Saturday, October 27, 2012

Billionaire Adelson, wife give new $10 million to Romney "Super PAC"

WASHINGTON (Reuters) - Top Republican donors Sheldon Adelson and his wife gave another $10 million to the 'Super PAC' backing Republican presidential candidate Mitt Romney in October, saying they hoped to 'level the playing field' with Democrats ahead of the November 6 election.

In a campaign year of unprecedented contributions, Adelson and his wife Miriam have stood out above the rest.

The 79-year-old billionaire chairman of Las Vegas Sands Corp, Adelson emerged as the Republican Party's biggest patron in the 2012 campaign, pouring at least $47 million into Republican coffers with his wife.

The Adelsons gave $5 million each to the pro-Romney Super PAC Restore Our Future, accounting for about half of the fund's cash raised from October 1 through 17, according to Federal Election Commission filings released on Thursday. The filings are the last disclosures before the November 6 elections.
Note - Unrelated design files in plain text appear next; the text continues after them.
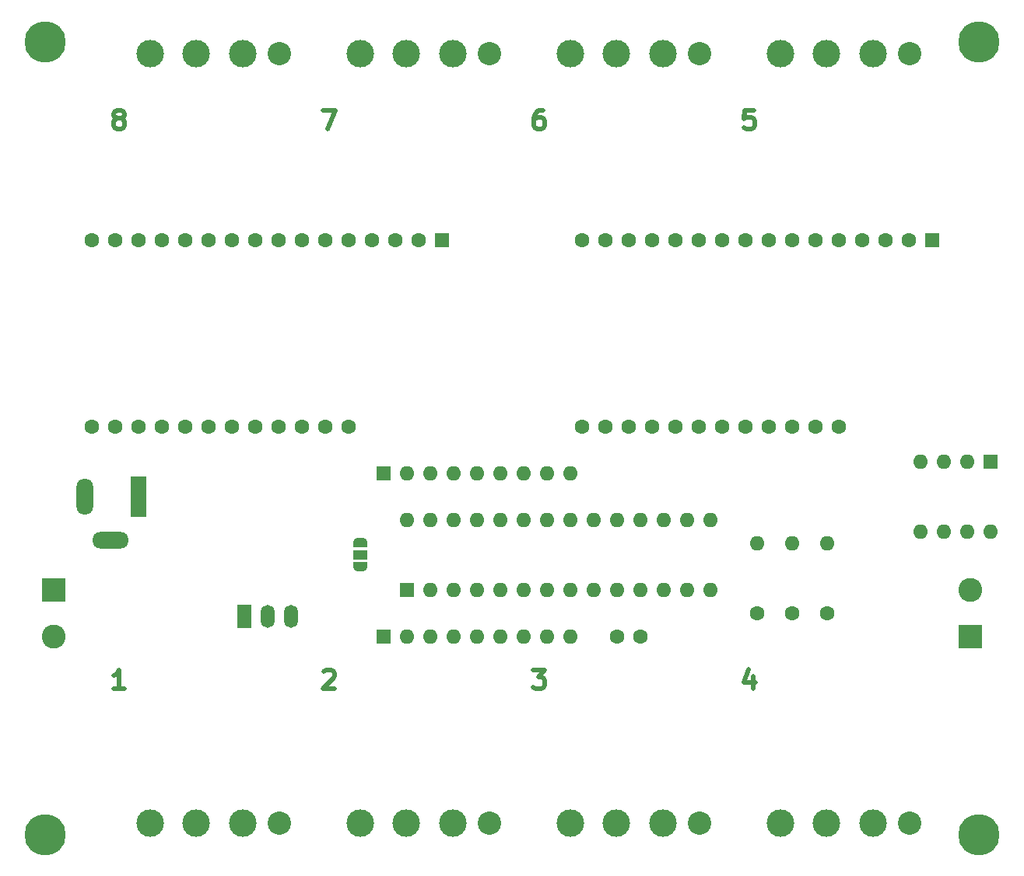
<source format=gts>
G04 #@! TF.GenerationSoftware,KiCad,Pcbnew,7.0.5-0*
G04 #@! TF.CreationDate,2023-11-04T22:15:26-04:00*
G04 #@! TF.ProjectId,track_sensor_board,74726163-6b5f-4736-956e-736f725f626f,rev?*
G04 #@! TF.SameCoordinates,Original*
G04 #@! TF.FileFunction,Soldermask,Top*
G04 #@! TF.FilePolarity,Negative*
%FSLAX46Y46*%
G04 Gerber Fmt 4.6, Leading zero omitted, Abs format (unit mm)*
G04 Created by KiCad (PCBNEW 7.0.5-0) date 2023-11-04 22:15:26*
%MOMM*%
%LPD*%
G01*
G04 APERTURE LIST*
G04 Aperture macros list*
%AMFreePoly0*
4,1,19,0.550000,-0.750000,0.000000,-0.750000,0.000000,-0.744911,-0.071157,-0.744911,-0.207708,-0.704816,-0.327430,-0.627875,-0.420627,-0.520320,-0.479746,-0.390866,-0.500000,-0.250000,-0.500000,0.250000,-0.479746,0.390866,-0.420627,0.520320,-0.327430,0.627875,-0.207708,0.704816,-0.071157,0.744911,0.000000,0.744911,0.000000,0.750000,0.550000,0.750000,0.550000,-0.750000,0.550000,-0.750000,
$1*%
%AMFreePoly1*
4,1,19,0.000000,0.744911,0.071157,0.744911,0.207708,0.704816,0.327430,0.627875,0.420627,0.520320,0.479746,0.390866,0.500000,0.250000,0.500000,-0.250000,0.479746,-0.390866,0.420627,-0.520320,0.327430,-0.627875,0.207708,-0.704816,0.071157,-0.744911,0.000000,-0.744911,0.000000,-0.750000,-0.550000,-0.750000,-0.550000,0.750000,0.000000,0.750000,0.000000,0.744911,0.000000,0.744911,
$1*%
G04 Aperture macros list end*
%ADD10C,0.500000*%
%ADD11C,2.540000*%
%ADD12C,3.000000*%
%ADD13C,4.500000*%
%ADD14R,1.600000X1.600000*%
%ADD15O,1.600000X1.600000*%
%ADD16R,2.600000X2.600000*%
%ADD17C,2.600000*%
%ADD18C,1.600000*%
%ADD19R,1.500000X2.500000*%
%ADD20O,1.500000X2.500000*%
%ADD21FreePoly0,270.000000*%
%ADD22R,1.500000X1.000000*%
%ADD23FreePoly1,270.000000*%
%ADD24R,1.800000X4.400000*%
%ADD25O,1.800000X4.000000*%
%ADD26O,4.000000X1.800000*%
G04 APERTURE END LIST*
D10*
X149631543Y-121805681D02*
X150869638Y-121805681D01*
X150869638Y-121805681D02*
X150202971Y-122567585D01*
X150202971Y-122567585D02*
X150488686Y-122567585D01*
X150488686Y-122567585D02*
X150679162Y-122662823D01*
X150679162Y-122662823D02*
X150774400Y-122758062D01*
X150774400Y-122758062D02*
X150869638Y-122948538D01*
X150869638Y-122948538D02*
X150869638Y-123424728D01*
X150869638Y-123424728D02*
X150774400Y-123615204D01*
X150774400Y-123615204D02*
X150679162Y-123710443D01*
X150679162Y-123710443D02*
X150488686Y-123805681D01*
X150488686Y-123805681D02*
X149917257Y-123805681D01*
X149917257Y-123805681D02*
X149726781Y-123710443D01*
X149726781Y-123710443D02*
X149631543Y-123615204D01*
X126771543Y-60845681D02*
X128104876Y-60845681D01*
X128104876Y-60845681D02*
X127247733Y-62845681D01*
X173539162Y-122472347D02*
X173539162Y-123805681D01*
X173062971Y-121710443D02*
X172586781Y-123139014D01*
X172586781Y-123139014D02*
X173824876Y-123139014D01*
X173634400Y-60845681D02*
X172682019Y-60845681D01*
X172682019Y-60845681D02*
X172586781Y-61798062D01*
X172586781Y-61798062D02*
X172682019Y-61702823D01*
X172682019Y-61702823D02*
X172872495Y-61607585D01*
X172872495Y-61607585D02*
X173348686Y-61607585D01*
X173348686Y-61607585D02*
X173539162Y-61702823D01*
X173539162Y-61702823D02*
X173634400Y-61798062D01*
X173634400Y-61798062D02*
X173729638Y-61988538D01*
X173729638Y-61988538D02*
X173729638Y-62464728D01*
X173729638Y-62464728D02*
X173634400Y-62655204D01*
X173634400Y-62655204D02*
X173539162Y-62750443D01*
X173539162Y-62750443D02*
X173348686Y-62845681D01*
X173348686Y-62845681D02*
X172872495Y-62845681D01*
X172872495Y-62845681D02*
X172682019Y-62750443D01*
X172682019Y-62750443D02*
X172586781Y-62655204D01*
X126866781Y-121996157D02*
X126962019Y-121900919D01*
X126962019Y-121900919D02*
X127152495Y-121805681D01*
X127152495Y-121805681D02*
X127628686Y-121805681D01*
X127628686Y-121805681D02*
X127819162Y-121900919D01*
X127819162Y-121900919D02*
X127914400Y-121996157D01*
X127914400Y-121996157D02*
X128009638Y-122186633D01*
X128009638Y-122186633D02*
X128009638Y-122377109D01*
X128009638Y-122377109D02*
X127914400Y-122662823D01*
X127914400Y-122662823D02*
X126771543Y-123805681D01*
X126771543Y-123805681D02*
X128009638Y-123805681D01*
X105149638Y-123805681D02*
X104006781Y-123805681D01*
X104578209Y-123805681D02*
X104578209Y-121805681D01*
X104578209Y-121805681D02*
X104387733Y-122091395D01*
X104387733Y-122091395D02*
X104197257Y-122281871D01*
X104197257Y-122281871D02*
X104006781Y-122377109D01*
X150679162Y-60845681D02*
X150298209Y-60845681D01*
X150298209Y-60845681D02*
X150107733Y-60940919D01*
X150107733Y-60940919D02*
X150012495Y-61036157D01*
X150012495Y-61036157D02*
X149822019Y-61321871D01*
X149822019Y-61321871D02*
X149726781Y-61702823D01*
X149726781Y-61702823D02*
X149726781Y-62464728D01*
X149726781Y-62464728D02*
X149822019Y-62655204D01*
X149822019Y-62655204D02*
X149917257Y-62750443D01*
X149917257Y-62750443D02*
X150107733Y-62845681D01*
X150107733Y-62845681D02*
X150488686Y-62845681D01*
X150488686Y-62845681D02*
X150679162Y-62750443D01*
X150679162Y-62750443D02*
X150774400Y-62655204D01*
X150774400Y-62655204D02*
X150869638Y-62464728D01*
X150869638Y-62464728D02*
X150869638Y-61988538D01*
X150869638Y-61988538D02*
X150774400Y-61798062D01*
X150774400Y-61798062D02*
X150679162Y-61702823D01*
X150679162Y-61702823D02*
X150488686Y-61607585D01*
X150488686Y-61607585D02*
X150107733Y-61607585D01*
X150107733Y-61607585D02*
X149917257Y-61702823D01*
X149917257Y-61702823D02*
X149822019Y-61798062D01*
X149822019Y-61798062D02*
X149726781Y-61988538D01*
X104387733Y-61702823D02*
X104197257Y-61607585D01*
X104197257Y-61607585D02*
X104102019Y-61512347D01*
X104102019Y-61512347D02*
X104006781Y-61321871D01*
X104006781Y-61321871D02*
X104006781Y-61226633D01*
X104006781Y-61226633D02*
X104102019Y-61036157D01*
X104102019Y-61036157D02*
X104197257Y-60940919D01*
X104197257Y-60940919D02*
X104387733Y-60845681D01*
X104387733Y-60845681D02*
X104768686Y-60845681D01*
X104768686Y-60845681D02*
X104959162Y-60940919D01*
X104959162Y-60940919D02*
X105054400Y-61036157D01*
X105054400Y-61036157D02*
X105149638Y-61226633D01*
X105149638Y-61226633D02*
X105149638Y-61321871D01*
X105149638Y-61321871D02*
X105054400Y-61512347D01*
X105054400Y-61512347D02*
X104959162Y-61607585D01*
X104959162Y-61607585D02*
X104768686Y-61702823D01*
X104768686Y-61702823D02*
X104387733Y-61702823D01*
X104387733Y-61702823D02*
X104197257Y-61798062D01*
X104197257Y-61798062D02*
X104102019Y-61893300D01*
X104102019Y-61893300D02*
X104006781Y-62083776D01*
X104006781Y-62083776D02*
X104006781Y-62464728D01*
X104006781Y-62464728D02*
X104102019Y-62655204D01*
X104102019Y-62655204D02*
X104197257Y-62750443D01*
X104197257Y-62750443D02*
X104387733Y-62845681D01*
X104387733Y-62845681D02*
X104768686Y-62845681D01*
X104768686Y-62845681D02*
X104959162Y-62750443D01*
X104959162Y-62750443D02*
X105054400Y-62655204D01*
X105054400Y-62655204D02*
X105149638Y-62464728D01*
X105149638Y-62464728D02*
X105149638Y-62083776D01*
X105149638Y-62083776D02*
X105054400Y-61893300D01*
X105054400Y-61893300D02*
X104959162Y-61798062D01*
X104959162Y-61798062D02*
X104768686Y-61702823D01*
D11*
X190598400Y-54610000D03*
D12*
X186588400Y-54610000D03*
X181559200Y-54610000D03*
X176530000Y-54610000D03*
D13*
X96520000Y-139700000D03*
D14*
X135890000Y-113030000D03*
D15*
X138430000Y-113030000D03*
X140970000Y-113030000D03*
X143510000Y-113030000D03*
X146050000Y-113030000D03*
X148590000Y-113030000D03*
X151130000Y-113030000D03*
X153670000Y-113030000D03*
X156210000Y-113030000D03*
X158750000Y-113030000D03*
X161290000Y-113030000D03*
X163830000Y-113030000D03*
X166370000Y-113030000D03*
X168910000Y-113030000D03*
X168910000Y-105410000D03*
X166370000Y-105410000D03*
X163830000Y-105410000D03*
X161290000Y-105410000D03*
X158750000Y-105410000D03*
X156210000Y-105410000D03*
X153670000Y-105410000D03*
X151130000Y-105410000D03*
X148590000Y-105410000D03*
X146050000Y-105410000D03*
X143510000Y-105410000D03*
X140970000Y-105410000D03*
X138430000Y-105410000D03*
X135890000Y-105410000D03*
D16*
X97485000Y-113030000D03*
D17*
X97485000Y-118110000D03*
D11*
X190598400Y-138430000D03*
D12*
X186588400Y-138430000D03*
X181559200Y-138430000D03*
X176530000Y-138430000D03*
D13*
X198120000Y-53340000D03*
D14*
X193040000Y-74930000D03*
D18*
X190500000Y-74930000D03*
X187960000Y-74930000D03*
X185420000Y-74930000D03*
X182880000Y-74930000D03*
X180340000Y-74930000D03*
X177800000Y-74930000D03*
X175260000Y-74930000D03*
X172720000Y-74930000D03*
X170180000Y-74930000D03*
X167640000Y-74930000D03*
X165100000Y-74930000D03*
X162560000Y-74930000D03*
X160020000Y-74930000D03*
X157480000Y-74930000D03*
X154940000Y-74930000D03*
X154940000Y-95250000D03*
X157480000Y-95250000D03*
X160020000Y-95250000D03*
X162560000Y-95250000D03*
X165100000Y-95250000D03*
X167640000Y-95250000D03*
X170180000Y-95250000D03*
X172720000Y-95250000D03*
X175260000Y-95250000D03*
X177800000Y-95250000D03*
X180340000Y-95250000D03*
X182880000Y-95250000D03*
X181610000Y-115570000D03*
D15*
X181610000Y-107950000D03*
D11*
X122018400Y-54610000D03*
D12*
X118008400Y-54610000D03*
X112979200Y-54610000D03*
X107950000Y-54610000D03*
D14*
X199380000Y-99102500D03*
D15*
X196840000Y-99102500D03*
X194300000Y-99102500D03*
X191760000Y-99102500D03*
X191760000Y-106722500D03*
X194300000Y-106722500D03*
X196840000Y-106722500D03*
X199380000Y-106722500D03*
D11*
X144878400Y-54610000D03*
D12*
X140868400Y-54610000D03*
X135839200Y-54610000D03*
X130810000Y-54610000D03*
D14*
X133350000Y-100330000D03*
D15*
X135890000Y-100330000D03*
X138430000Y-100330000D03*
X140970000Y-100330000D03*
X143510000Y-100330000D03*
X146050000Y-100330000D03*
X148590000Y-100330000D03*
X151130000Y-100330000D03*
X153670000Y-100330000D03*
D11*
X167738400Y-138430000D03*
D12*
X163728400Y-138430000D03*
X158699200Y-138430000D03*
X153670000Y-138430000D03*
D13*
X96520000Y-53340000D03*
D11*
X167738400Y-54610000D03*
D12*
X163728400Y-54610000D03*
X158699200Y-54610000D03*
X153670000Y-54610000D03*
D19*
X118217500Y-115982500D03*
D20*
X120757500Y-115982500D03*
X123297500Y-115982500D03*
D13*
X198120000Y-139700000D03*
D16*
X197155000Y-118109999D03*
D17*
X197155000Y-113029999D03*
D21*
X130810000Y-107920000D03*
D22*
X130810000Y-109220000D03*
D23*
X130810000Y-110520000D03*
D24*
X106680000Y-102870000D03*
D25*
X100880000Y-102870000D03*
D26*
X103680000Y-107670000D03*
D18*
X173990000Y-115570000D03*
D15*
X173990000Y-107950000D03*
D14*
X133350000Y-118110000D03*
D15*
X135890000Y-118110000D03*
X138430000Y-118110000D03*
X140970000Y-118110000D03*
X143510000Y-118110000D03*
X146050000Y-118110000D03*
X148590000Y-118110000D03*
X151130000Y-118110000D03*
X153670000Y-118110000D03*
D11*
X144878400Y-138430000D03*
D12*
X140868400Y-138430000D03*
X135839200Y-138430000D03*
X130810000Y-138430000D03*
D11*
X122018400Y-138430000D03*
D12*
X118008400Y-138430000D03*
X112979200Y-138430000D03*
X107950000Y-138430000D03*
D14*
X139700000Y-74930000D03*
D18*
X137160000Y-74930000D03*
X134620000Y-74930000D03*
X132080000Y-74930000D03*
X129540000Y-74930000D03*
X127000000Y-74930000D03*
X124460000Y-74930000D03*
X121920000Y-74930000D03*
X119380000Y-74930000D03*
X116840000Y-74930000D03*
X114300000Y-74930000D03*
X111760000Y-74930000D03*
X109220000Y-74930000D03*
X106680000Y-74930000D03*
X104140000Y-74930000D03*
X101600000Y-74930000D03*
X101600000Y-95250000D03*
X104140000Y-95250000D03*
X106680000Y-95250000D03*
X109220000Y-95250000D03*
X111760000Y-95250000D03*
X114300000Y-95250000D03*
X116840000Y-95250000D03*
X119380000Y-95250000D03*
X121920000Y-95250000D03*
X124460000Y-95250000D03*
X127000000Y-95250000D03*
X129540000Y-95250000D03*
X158790000Y-118110000D03*
X161290000Y-118110000D03*
X177800000Y-115570000D03*
D15*
X177800000Y-107950000D03*
M02*

</source>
In a statement on Thursday, the Adelsons said they were exercising their 'privileges' of free speech to counter the millions of dollars raised by President Barack Obama as well as contributions from liberal billionaire George Soros and labor unions.

'Our family has felt an obligation to help level the playing field by providing support to the candidates and causes on the other side of the equation,' according to the statement provided by a Sands spokesman.

A series of U.S. court cases in recent years have shined a spotlight on political spending as a form of free speech.

The rulings spawned Super PACs, outside groups that can raise and spend unlimited funds but cannot formally coordinate with official campaigns.

Soros, a billionaire financier, held the previous political donation record with $27.5 million contributed to Democrats in 2004. In October, Soros gave $1 million to the pro-Obama Super PAC.

The Adelsons have also donated to Super PACs helping Republicans in Congress. They were the largest donors behind the party's convention in Tampa, Florida, in late August.

During the Republican primaries, the Adelsons used their fortune to attack Romney. They gave up to $20 million to presidential hopeful Newt Gingrich, who won the South Carolina primary.

The Adelsons became Romney donors in June when the candidate became Obama's remaining Republican challenger.

Forbes estimates Adelson's fortune to be $20.5 billion.

In September, Adelson told Politico he planned to spend up to $100 million, or 'whatever it takes,' to defeat Obama.

Adelson may have given another $20 million to $30 million to fundraising groups that do not need to report their contributors, according to Politico.

Adelson has also used his contributions to push for a stronger U.S. defense of Israel's sovereignty. He is a director of the Republican Jewish Coalition and has called Obama's Israel positions too soft.

In the previous presidential campaign of 2008, Adelson was a much less prominent donor, giving about $100,000 to Republican candidates and party funds, according to the Center for Responsive Politics, a non-partisan group that tracks spending.